The strengths of this study are its large sample size and the balance between the frequency‐matched RAS and non‐RAS cohorts. The results suggested that RAS is associated with an increased risk of eight cancers. Head and neck cancers had the highest aHR, and male patients with RAS had a higher cancer risk than did their female counterparts. The risk ratios for cancers were similar across all age groups. The present study was the first to reveal that RAS is an independent risk factor for eight cancers. Our results indicate that close surveillance for head and neck, colon, liver, pancreatic, skin, breast, prostate, and hematologic cancers may benefit patients with RAS regardless of age, especially male patients and with regard to the head and neck area. These findings should be considered in the future clinical practice. Patients with RAS exhibit easily detectable symptoms and signs; therefore, RAS may be an observable predictor of cancers.

Based on our study, physicians should be aware of cancer risks in patients with RAS and should conduct detailed surveillance of these patients’ head and neck, colon, liver, pancreas, skin, breast, prostate, and hematologic areas. Close follow‐up might be necessary for early detection of these eight cancer types. The symptoms and signs of RAS are easily detectable; therefore, attention to RAS may aid early detection of early stage cancers in susceptible populations such as male patients with RAS.

This study had some limitations. First, because all patients with RAS enrolled in this study belonged to an Asian population, the corresponding ethnic susceptibility is unclear; hence, our results should be cautiously extrapolated to non‐Asian populations. Second, the relatively low number of patients with small intestinal and lung cancers may have limited the generalizability of our conclusions. Therefore, to obtain crucial information concerning population specificity and disease occurrence, a large‐scale randomized trial that carefully compares selected patients undergoing suitable surveillance is required. Third, the NHI database does not contain information regarding dietary habits, socioeconomic status, or body mass index, all of which may be cancer risk factors. Fourth, diagnoses of all comorbid conditions were dependent on ICD‐9‐CM codes. Nevertheless, the NHI Administration randomly reviews charts and interviews patients to verify the accuracy of diagnoses, and hospitals with outlier charges or practices are liable to an audit and heavy penalties if malpractice or discrepancies are detected. Fifth, some patients never suffered of RAS in their life only because they never performed a specific oral visit. These findings imply that numbers of RAS patients may be underestimated in the present studies. RAS may be a risk factor for specific cancers only could be underestimated, because less ROA patients were identified. The conclusion would not be overturned. Considering the magnitude of the observed effects in this study, these limitations are unlikely to have affected the outcomes.

CONCLUSIONS

Recurrent aphthous stomatitis was associated with specific cancers. During treatment, patients should be cautioned regarding these associations, especially with respect to head and neck cancers and risks for male patients with RAS. Susceptible patients with RAS should be screened for specific cancers.

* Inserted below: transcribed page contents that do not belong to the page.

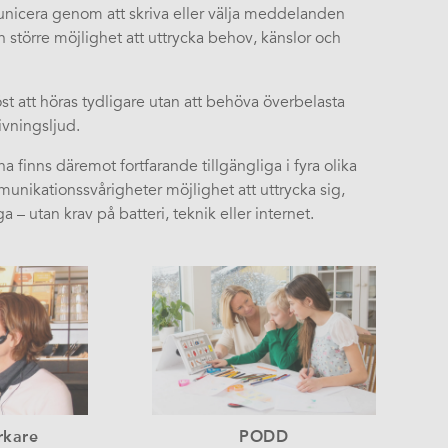
municera genom att skriva eller välja meddelanden
större möjlighet att uttrycka behov, känslor och
st att höras tydligare utan att behöva överbelasta
ivningsljud.
finns däremot fortfarande tillgängliga i fyra olika
ikationssvårigheter möjlighet att uttrycka sig,
a – utan krav på batteri, teknik eller internet.
rkare
PODD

ETHICS APPROVAL AND CONSENT

Our protocols were reviewed and approved by the Institutional Review Board of Taipei Medical University (TMU‐JIRB No. 201712019).

AVAILABILITY OF DATA AND MATERIAL

The datasets supporting the conclusions of this article are included within the article and its additional files.

CONFLICTS OF INTEREST

The author(s) declare no potential conflicts of interest. The dataset(s) supporting the conclusions of this article is (are) included within the article.